While a student at Columbia Law School, Peggy Hicks (LAW'88) spent a semester interning at Interights, a London-based organization where she worked on cases before the European Court of Human Rights. Now the global advocacy director at Human Rights Watch, Hicks credits Columbia for setting her on her career course.
"I knew I wanted to work in public international law but I wasn't sure how to pursue a career in that, and in what area," said Hicks. The law school's internship program "gave me hands-on exposure to how my legal studies could be directed to making a real difference in the lives of those suffering from human rights abuses."

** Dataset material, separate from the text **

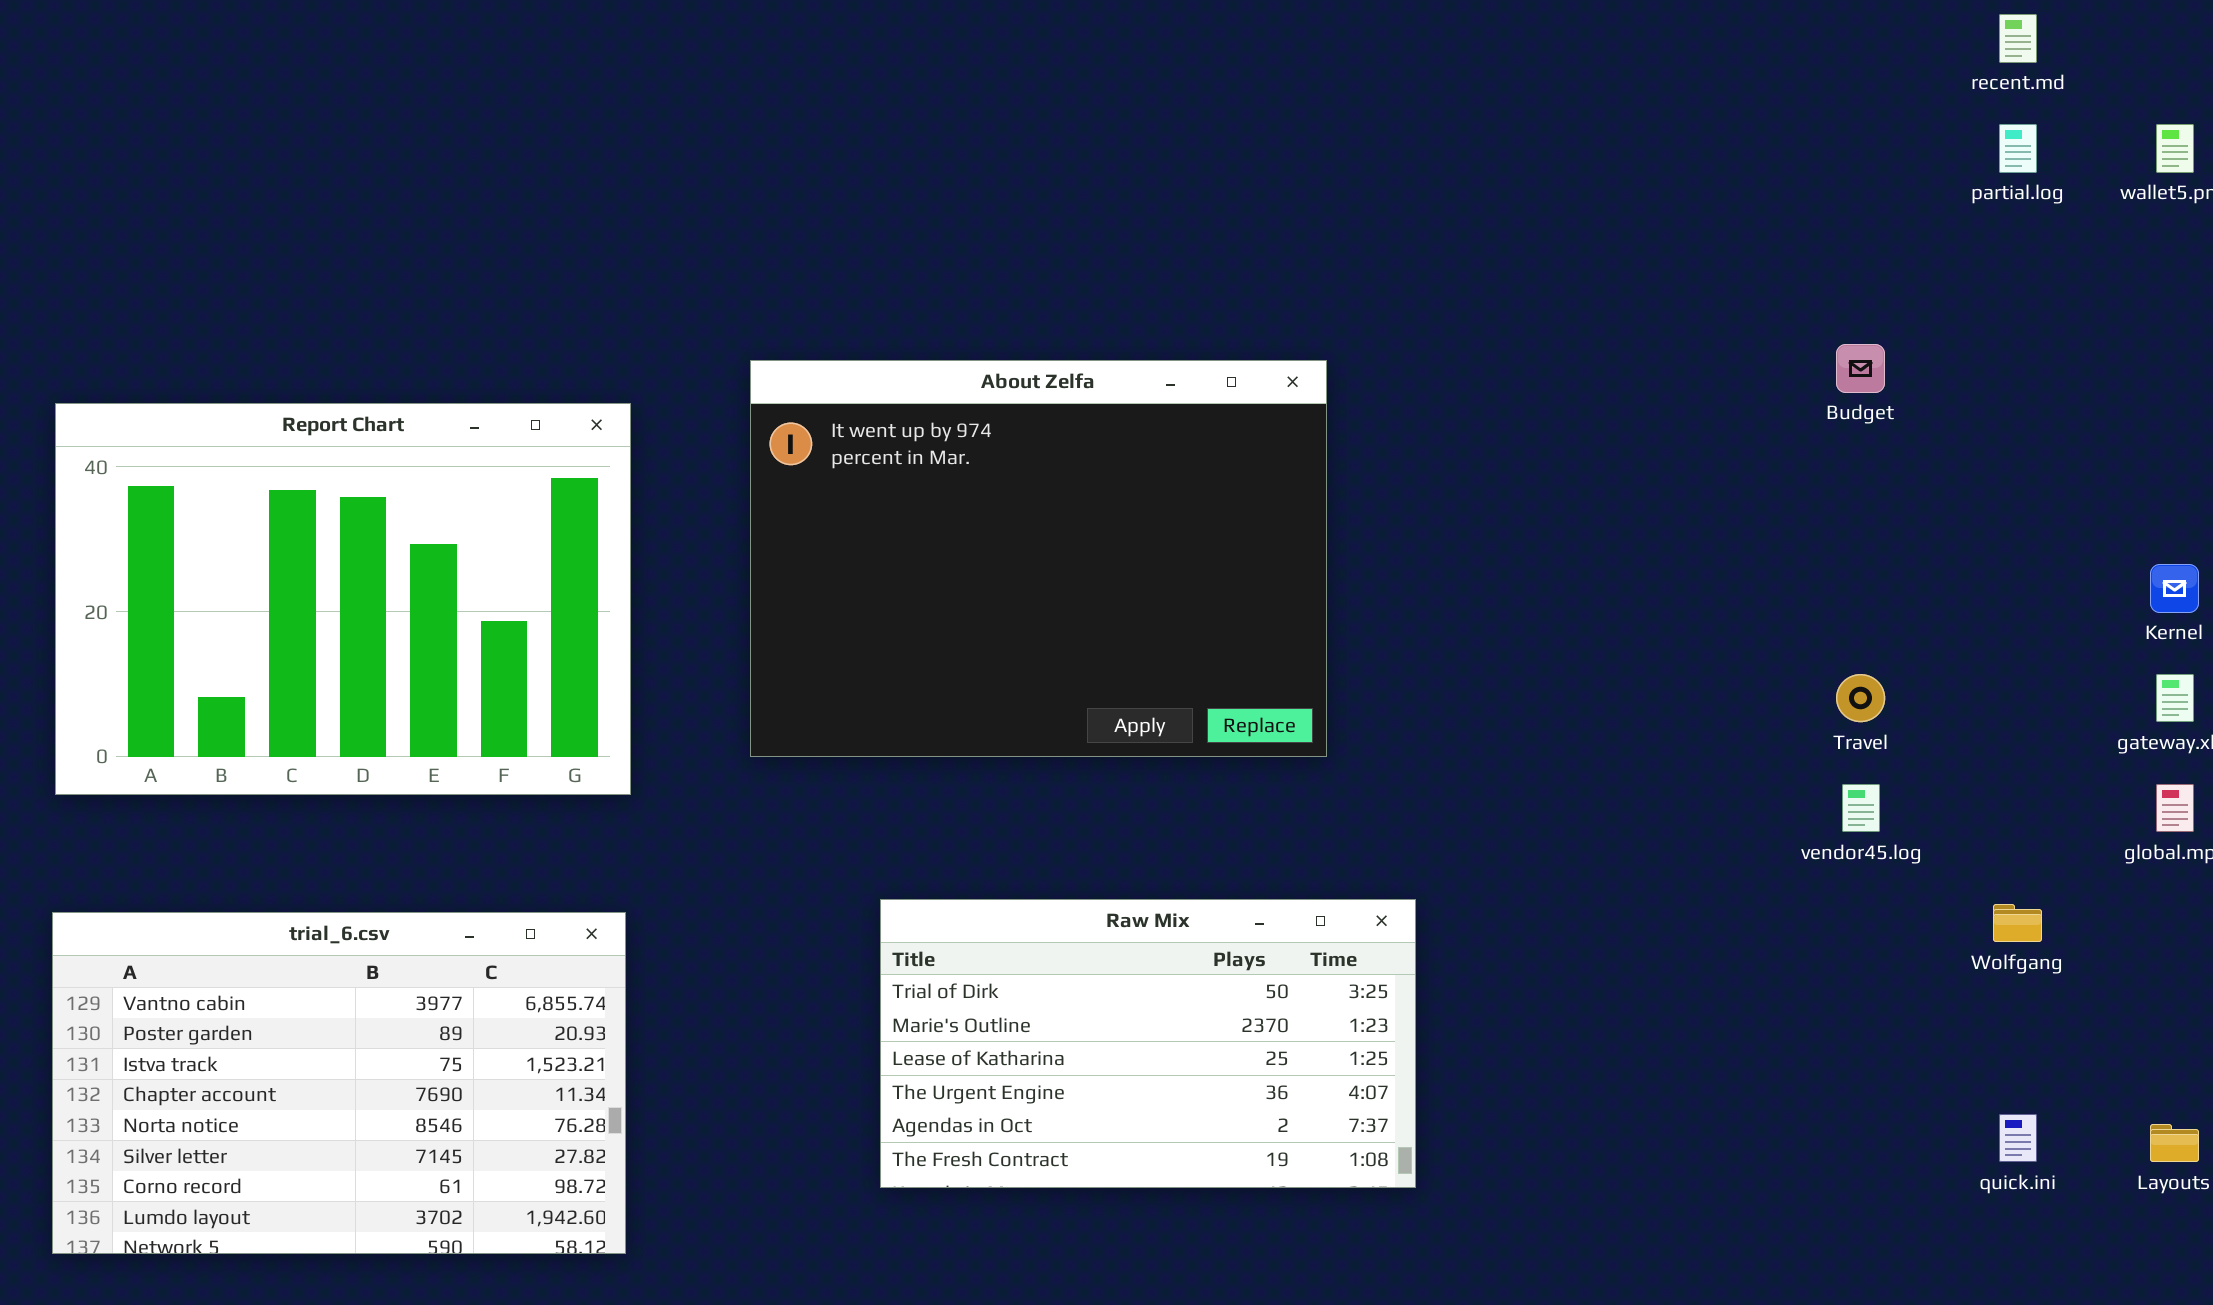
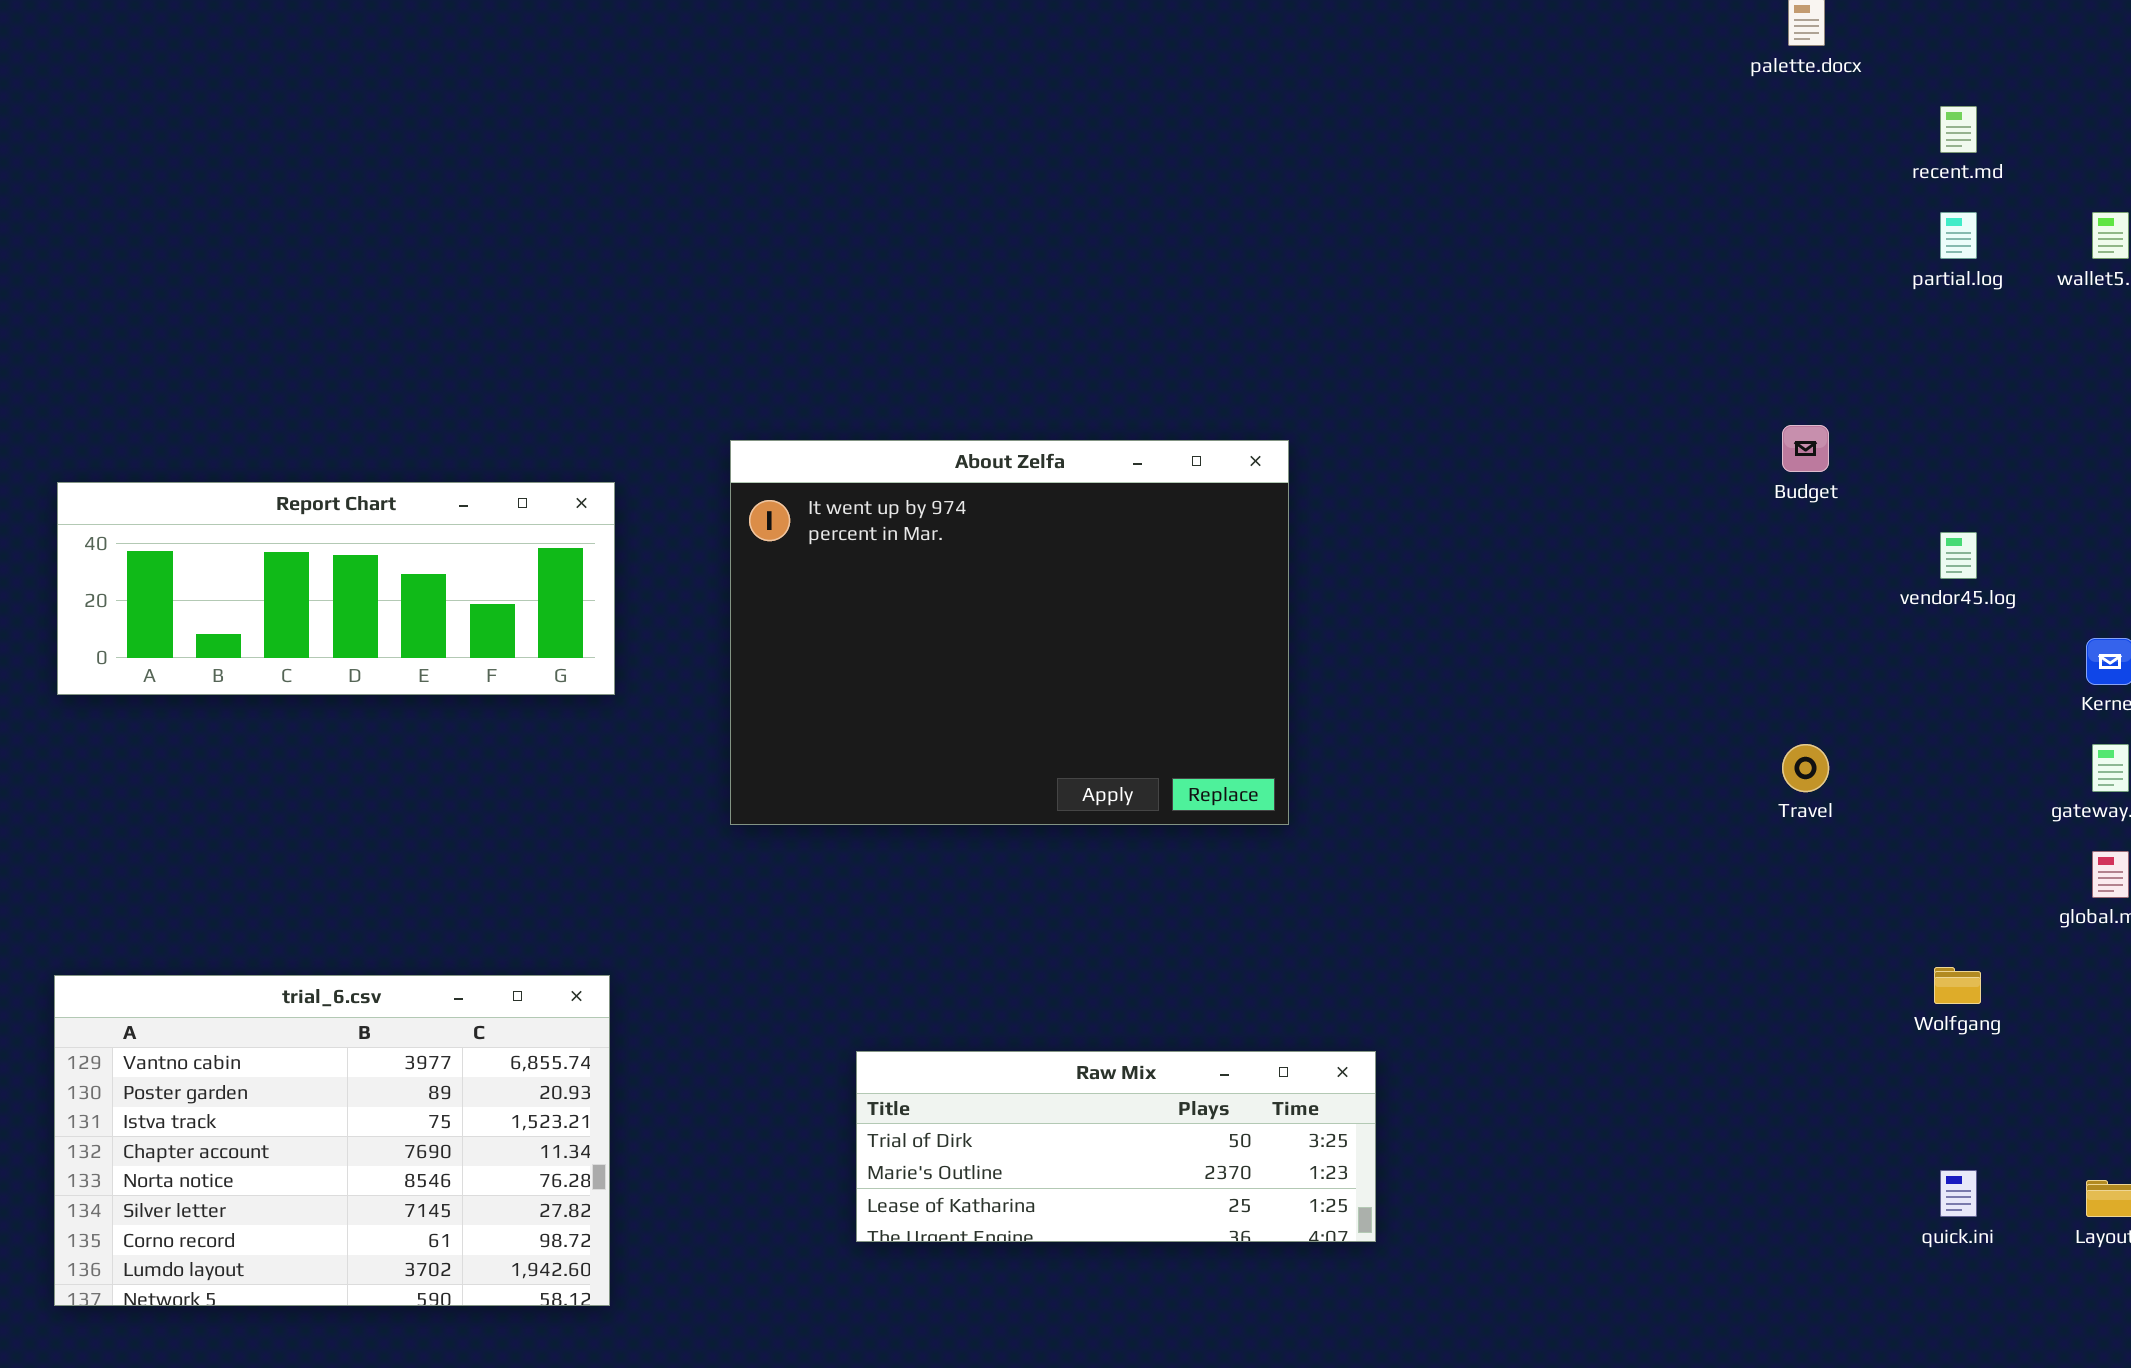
Report Chart: [55,403,631,795] -> [57,482,615,695], resized
vendor45.log: [1842,784,1880,832] -> [1940,532,1977,579], moved
Raw Mix: [880,899,1416,1188] -> [856,1051,1376,1242], resized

Columbia is one of the first universities to have created a curriculum in human rights, and the study of human rights is threaded throughout nearly every graduate and undergraduate school at Columbia, offering courses, concentrations and multiple master's programs for those who want to teach or practice the subject. Courses range from "Peacemaking/Peacekeeping" to "Sexuality, Gender and Human Rights" and to "First Amendment Values." There are a crop of degree programs, including at Mailman School of Public Health, Barnard College, the School of International and Public Affairs and the Graduate School of Arts and Sciences.
Hicks, who majored in Russian/East European studies as an undergraduate, was drawn to Columbia's Harriman Institute and the public international law component at the law school, where she was exposed to a plethora of human rights-related courses. Another key attraction, she said, was the opportunity to study under law professors Louis Henkin and Jack Greenberg—both considered giants in the world of human rights law. Henkin, University Professor Emeritus, is widely credited for having pioneered the field of human rights law.
"Human rights has been taught as part of the mainstream of our curriculum longer than anywhere else, largely due to Henkin," said Peter Rosenblum, professor of human rights and faculty co-director of the Human Rights Institute at the Law School. "Because he was such a towering figure, both in human rights and at the law school, there was a real pride of place here."
Said Elazar Barkan, co-director of Columbia's Center for the Study of Human Rights, "the curriculum here is much more than just the legal perspective...We have a more comprehensive perspective on human rights." Barkan is also a professor of international and public affairs at SIPA.
For Priscilla Hayner (SIPA'93), that extra perspective was critical. "SIPA's broad focus geographically and thematically provided me with the opportunity to dip into brownbag seminars on an almost daily basis, considerably expanding my familiarity with conflict situations and policy developments." she said. Hayner, who received her master's in international affairs with a concentration in Latin America, went on to co-found the International Center for Transitional Justice and currently heads its Geneva office.
As the world of human rights changes, so does the University's curriculum. "In the past, the human rights concentration was more legally oriented," said Barkan, "but now it addresses issues like social justice, inequality, human fairness and human dignity rather than just adherence to human rights conventions and human rights laws."
At the law school, budding lawyers can choose from a wide range of public interest law and human rights law courses, including immigration law and policy, prisoner abuse and the global war on terror, and transnational business and human rights.
Human rights "is interdisciplinary and it's even interdisciplinary within the law school," said Rosenblum, who taught at Harvard before joining Columbia six years ago. At other universities, "nobody taught trade law with an eye on human rights or global investment with an eye on human rights. Here, that's not the case. Here, there's an ease of overlap in those areas that has been really, really important."